In 1999 I got my first professional job on Capitol Hill working in the office of Congresswoman Sheila Jackson Lee (D-TX). It was during my time on the Hill I was inspired to give meaning to my struggle with MS. I resolved to learn as much as I could and to connect with others who also lived with this disorder.
I began by attending my first MS support group meeting. However, it was immediately clear that I had nothing in common with the other attendees except for MS. Everyone at this meeting was white and they were older than me. There were several well-known African American celebrities who suffered with MS, but they were also older than me. I was frustrated when I could not find more information about this condition and its manifestations among people of color. I wondered if I was the only young African American woman with MS. So I decided to form my own organization to speak out and to educate our community about multiple sclerosis—the M.S. Alliance Foundation, Inc.

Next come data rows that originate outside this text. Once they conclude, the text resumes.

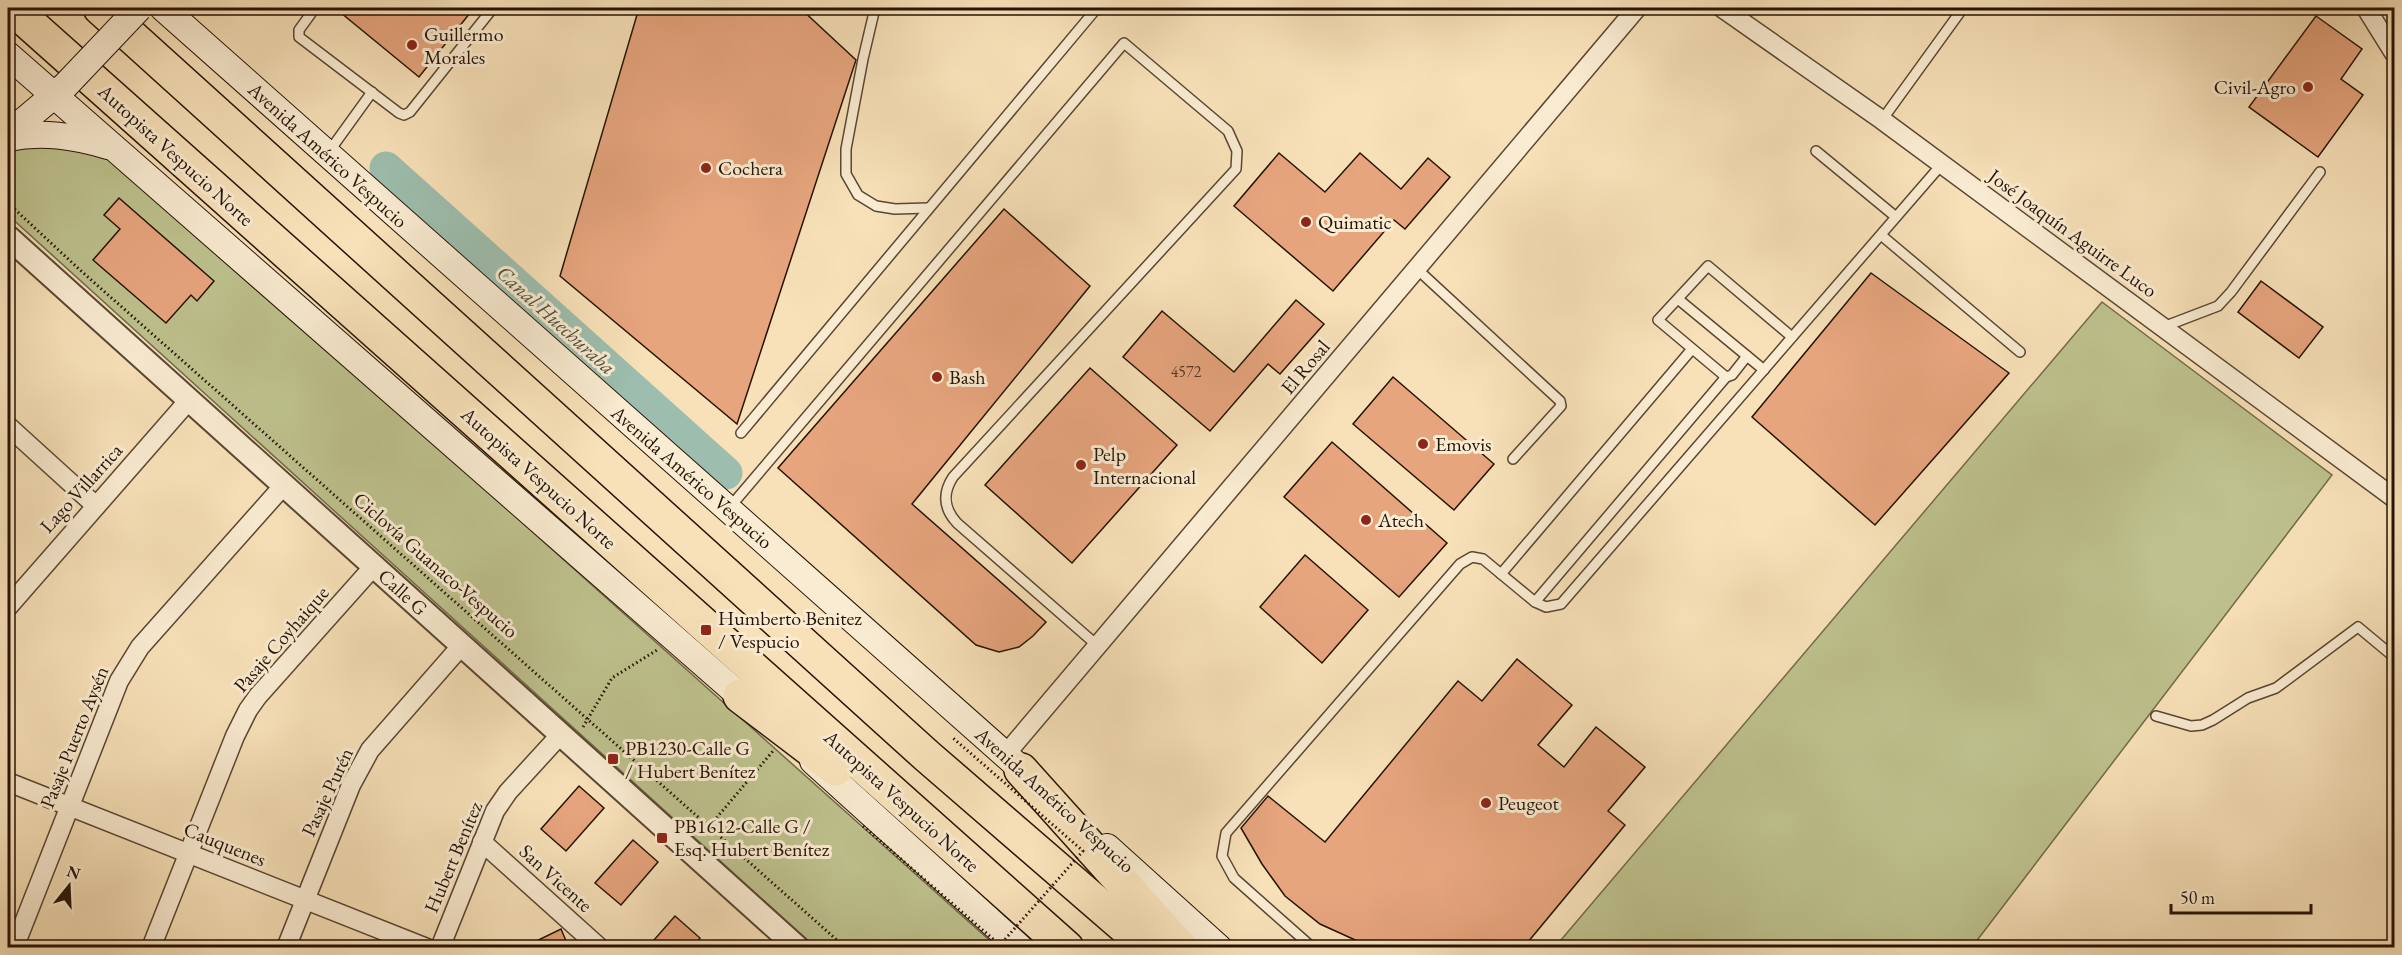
<svg xmlns="http://www.w3.org/2000/svg" width="2402" height="955" font-family="'EB Garamond',serif">
	<style>
		.green { fill: #bec28e; stroke: #726a4a; stroke-width: 1.5 }
		.lines { fill: none; stroke-linecap: round; stroke-linejoin: round }
		.river { stroke: #9dbeae; stroke-width: 33 }
		.building { fill: #e7a57e; stroke: #261306; stroke-width: 1.5 }
		.service-casing { stroke: #5a4633; stroke-width: 12 }
		.minor-casing { stroke: #5a4633; stroke-width: 21 }
		.tertiary-casing { stroke: #5a4633; stroke-width: 26 }
		.secondary-casing { stroke: #261306; stroke-width: 28 }
		.motorway-casing { stroke: #261306; stroke-width: 36 }
		.path { stroke: #261306; stroke-width: 3; stroke-dasharray: 1.5 3; stroke-linecap: butt }
		.service { stroke: #faecd2; stroke-width: 9 }
		.minor { stroke: #faecd2; stroke-width: 18 }
		.tertiary { stroke: #faecd2; stroke-width: 22 }
		.secondary { stroke: #faecd2; stroke-width: 26 }
		.motorway { stroke: #f8e1b9; stroke-width: 33 }
		.secondary-bridge-casing { stroke: #261306; stroke-width: 28; stroke-linecap: butt }
		.path-bridge { stroke: #261306; stroke-width: 3; stroke-dasharray: 1.5 3; stroke-linecap: butt }
		.secondary-bridge { stroke: #faecd2; stroke-width: 26 }
		.poi-dot { fill: #8f2418; stroke: #faecd2; stroke-width: 2 }
		.labels { text-anchor: middle; stroke-width: 6; stroke-linejoin: round; paint-order: stroke }
		.number-label { font-size: 16px; fill: #563824 }
		.poi-label { font-size: 20px; fill: #261306; stroke: #faecd2; text-anchor: start }
		.street-label { font-size: 20px; fill: #261306; stroke: #faecd2 }
		.water-label { font-size: 21px; font-style: italic; fill: #504f41; stroke: #faecd2 }
	</style>
	<rect width="100%" height="100%" fill="#f8e1b9"/>
	<filter id="stains"><feTurbulence type="fractalNoise" baseFrequency=".00333" numOctaves="4"/><feColorMatrix values="0 0 0 0 .2 0 0 0 0 .09 0 0 0 0 .02 0 0 0 .5 -.17"/></filter>
	<radialGradient id="worn" r=".72"><stop offset=".6" stop-color="#630" stop-opacity="0"/><stop offset="1" stop-color="#630" stop-opacity=".3"/></radialGradient>
	<g class="green">
		<polygon points="59,146 114,158 997,947 815,947 8,215 8,153 14,148"/>
		<polygon points="2102,302 2332,475 1972,947 1555,947"/>
	</g>
	<g class="lines">
		<polyline class="river" points="386,168 726,473"/>
	</g>
	<g class="building">
		<polygon points="335,8 474,8 419,77"/>
		<polygon points="639,8 800,8 856,60 737,424 560,276"/>
		<polygon points="2316,16 2362,49 2341,79 2363,95 2318,157 2249,107"/>
		<polygon points="1279,153 1325,192 1360,153 1401,189 1428,158 1450,177 1405,229 1394,220 1333,291 1234,206"/>
		<polygon points="119,198 214,281 197,301 191,295 166,323 93,260 120,229 104,215"/>
		<polygon points="1004,209 1090,286 912,504 1046,622 1033,636 1019,647 999,652 976,645 778,468"/>
		<polygon points="1871,273 2009,373 1875,525 1752,417"/>
		<polygon points="2261,281 2323,327 2299,358 2238,312"/>
		<polygon points="1296,300 1324,324 1280,374 1268,364 1210,431 1123,357 1162,311 1234,372"/>
		<polygon points="1090,368 1177,445 1072,563 985,485"/>
		<polygon points="1393,377 1494,464 1454,510 1353,424"/>
		<polygon points="1332,442 1447,543 1399,597 1284,497"/>
		<polygon points="1305,555 1368,610 1322,663 1260,607"/>
		<polygon points="1517,659 1572,705 1538,745 1564,767 1596,727 1645,767 1608,811 1625,825 1523,948 1380,948 1364,944 1320,924 1285,896 1262,864 1241,828 1268,796 1325,842 1458,681 1482,701"/>
		<polygon points="579,786 604,808 566,851 541,829"/>
		<polygon points="633,840 658,862 621,905 595,883"/>
		<polygon points="675,916 700,938 693,948 647,948"/>
		<polygon points="561,929 569,948 522,948"/>
	</g>
	<g class="lines">
		<g class="service-casing">
			<g id="service">
				<polyline points="315,8 299,30 299,37 399,113 404,115 410,112 493,8"/>
				<polyline points="875,8 863,59 846,149 846,174 858,195 876,206 895,209 928,208"/>
				<polyline points="1882,120 1963,8"/>
				<polyline points="1816,151 1896,217"/>
				<polyline points="328,153 372,92"/>
				<polyline points="1881,235 2020,352"/>
				<polyline points="1417,269 1560,401 1561,406 1513,459"/>
				<polyline points="1678,299 1764,370"/>
				<polyline points="2163,327 2218,306 2231,292 2320,172"/>
				<polyline points="1747,356 1732,375 1726,377 1658,320 1708,266 1792,337"/>
				<polyline points="741,433 1097,8"/>
				<path d="M730,507L1124,43L1228,131L1237,151L1236,169L953,477C942,494 944,509 957,523L1099,647"/>
				<polyline points="1501,574 1692,349"/>
				<polyline points="1535,602 1726,377"/>
				<polyline points="2156,716 2191,726 2202,725 2213,720 2248,698 2276,688 2358,627 2394,657"/>
				<polyline points="1313,948 1234,878 1222,856 1226,833 1460,564 1472,557 1483,559 1535,602 1546,607 1561,604 1942,164"/>
			</g>
		</g>
		<g class="minor-casing">
			<g id="minor">
				<polyline points="1722,8 1882,120 2394,498"/>
				<polyline points="2366,8 2394,53"/>
				<polyline points="8,426 96,506"/>
				<polyline points="8,607 189,400"/>
				<polyline points="1005,755 1637,8"/>
				<polyline points="8,782 427,948"/>
				<polyline points="482,842 600,948"/>
				<polyline points="14,948 119,681 140,647 284,485"/>
				<polyline points="151,948 235,736 248,710 258,696 374,566"/>
				<polyline points="286,948 351,785 370,750 462,645"/>
				<polyline points="440,948 495,811 508,792 561,734"/>
			</g>
		</g>
		<g class="tertiary-casing">
			<polyline id="tertiary" points="8,237 798,948"/>
		</g>
		<g class="secondary-casing">
			<g id="secondary">
				<polyline points="163,8 1036,782"/>
				<polyline points="8,55 754,708"/>
				<polyline points="8,134 65,86"/>
				<path d="M8,138C42,131 74,136 108,146"/>
				<polyline points="813,761 1020,948"/>
				<polyline points="1107,847 1219,948"/>
			</g>
		</g>
		<g class="motorway-casing">
			<g id="motorway">
				<polyline points="12,8 1067,948"/>
				<polyline points="100,8 927,756 1149,948"/>
				<polyline points="740,696 836,769"/>
				<polyline points="1021,770 1181,948"/>
			</g>
		</g>
		<g class="path">
			<polyline points="8,203 80,270 846,948"/>
			<polyline points="583,727 612,678 657,650"/>
			<polyline points="702,835 773,751"/>
		</g>
		<use href="#service" class="service"/>
		<use href="#minor" class="minor"/>
		<use href="#tertiary" class="tertiary"/>
		<use href="#secondary" class="secondary"/>
		<use href="#motorway" class="motorway"/>
		<g class="secondary-bridge-casing">
			<polyline id="secondary-bridge" points="65,86 139,8"/>
		</g>
		<polyline class="path-bridge" points="863,826 1000,945 1083,851 953,738"/>
		<use href="#secondary-bridge" class="secondary-bridge"/>
	</g>
	<g class="poi-dot">
		<circle cx="412" cy="45" r="6"/>
		<circle cx="2308" cy="87" r="6"/>
		<circle cx="706" cy="168" r="6"/>
		<circle cx="1306" cy="222" r="6"/>
		<circle cx="937" cy="377" r="6"/>
		<circle cx="1423" cy="444" r="6"/>
		<circle cx="1081" cy="465" r="6"/>
		<circle cx="1366" cy="520" r="6"/>
		<rect x="700" y="624" width="12" height="12" rx="3"/>
		<rect x="607" y="753" width="12" height="12" rx="3"/>
		<circle cx="1486" cy="803" r="6"/>
		<rect x="656" y="832" width="12" height="12" rx="3"/>
	</g>
	<g class="labels">
		<g class="number-label">
			<text x="1186" y="377">4572</text>
		</g>
		<g class="poi-label">
			<text x="424" y="41">Guillermo<tspan x="424" dy="23">Morales</tspan></text>
			<text x="2296" y="94" text-anchor="end">Civil-Agro</text>
			<text x="718" y="175">Cochera</text>
			<text x="1318" y="229">Quimatic</text>
			<text x="949" y="384">Bash</text>
			<text x="1435" y="451">Emovis</text>
			<text x="1093" y="461">Pelp<tspan x="1093" dy="23">Internacional</tspan></text>
			<text x="1378" y="527">Atech</text>
			<text x="718" y="625">Humberto Benitez<tspan x="718" dy="23">/ Vespucio</tspan></text>
			<text x="625" y="755">PB1230-Calle G<tspan x="625" dy="23">/ Hubert Benítez</tspan></text>
			<text x="1498" y="810">Peugeot</text>
			<text x="674" y="833">PB1612-Calle G /<tspan x="674" dy="23">Esq. Hubert Benítez</tspan></text>
		</g>
		<g class="street-label">
			<text transform="translate(176 155) rotate(42)" y="7">Autopista Vespucio Norte</text>
			<text transform="translate(328 155) rotate(42)" y="7">Avenida Américo Vespucio</text>
			<text transform="translate(2073 233) rotate(36)" y="7">José Joaquín Aguirre Luco</text>
			<text transform="translate(1305 367) rotate(-50)" y="7">El Rosal</text>
			<text transform="translate(692 477) rotate(41)" y="7">Avenida Américo Vespucio</text>
			<text transform="translate(539 478) rotate(42)" y="7">Autopista Vespucio Norte</text>
			<text transform="translate(81 488) rotate(-48)" y="7">Lago Villarrica</text>
			<text transform="translate(436 565) rotate(41)" y="7">Ciclovía Guanaco-Vespucio</text>
			<text transform="translate(403 592) rotate(42)" y="7">Calle G</text>
			<text transform="translate(281 639) rotate(-49)" y="7">Pasaje Coyhaique</text>
			<text transform="translate(74 737) rotate(-68)" y="7">Pasaje Puerto Aysén</text>
			<text transform="translate(327 792) rotate(-65)" y="7">Pasaje Purén</text>
			<text transform="translate(1055 800) rotate(42)" y="7">Avenida Américo Vespucio</text>
			<text transform="translate(902 801) rotate(42)" y="7">Autopista Vespucio Norte</text>
			<text transform="translate(225 844) rotate(22)" y="7">Cauquenes</text>
			<text transform="translate(453 857) rotate(-67)" y="7">Hubert Benítez</text>
			<text transform="translate(556 878) rotate(42)" y="7">San Vicente</text>
		</g>
		<g class="water-label">
			<text transform="translate(556 320) rotate(42)" y="7">Canal Huechuraba</text>
		</g>
	</g>
	<rect width="2402" height="955" fill="none" stroke="#f8e1b9" stroke-width="30"/>
	<rect x="9" y="9" width="2384" height="937" fill="none" stroke="#261306" stroke-width="3"/>
	<rect x="15" y="15" width="2372" height="925" fill="none" stroke="#261306" stroke-width="1.5"/>
	<g transform="translate(69 886) rotate(18)" stroke="#faecd2" stroke-width="4.5" paint-order="stroke">
	<path d="M0-4.5L10 22L0 15L-10 22Z" fill="#261306"/>
	<text y="-9" font-size="16" font-weight="bold" text-anchor="middle" fill="#261306">N</text>
	</g>
	<path d="M2171 904v9h140v-9" fill="none" stroke="#261306" stroke-width="3"/>
	<text x="2180" y="904" font-size="18" fill="#261306" stroke="#faecd2" stroke-width="4.5" paint-order="stroke">50 m</text>
	<rect width="100%" height="100%" filter="url(#stains)"/>
	<rect width="100%" height="100%" fill="url(#worn)"/>
</svg>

This organization has two primary goals: public education and financial support services for people of color with MS. The impact of MS among people of color is largely unknown because not enough research has been done, and the public face of this disorder continues to be that of white women. Thus, we must raise the level of awareness within communities of color, and urge more research on the impact of this condition on under-represent populations. Like most progressive illnesses, the economic toll of life with MS is extremely high, so providing some assistance with the costs of medication and treatment is our other purpose.
When I was first diagnosed with MS, I faced a choice. Either I could wait for an inevitable physical decline and die, or I could live and use this time to fight for my life and countless others like me with this condition. In the ten years since I was first diagnosed, I have chosen to live and I have only begun the fight.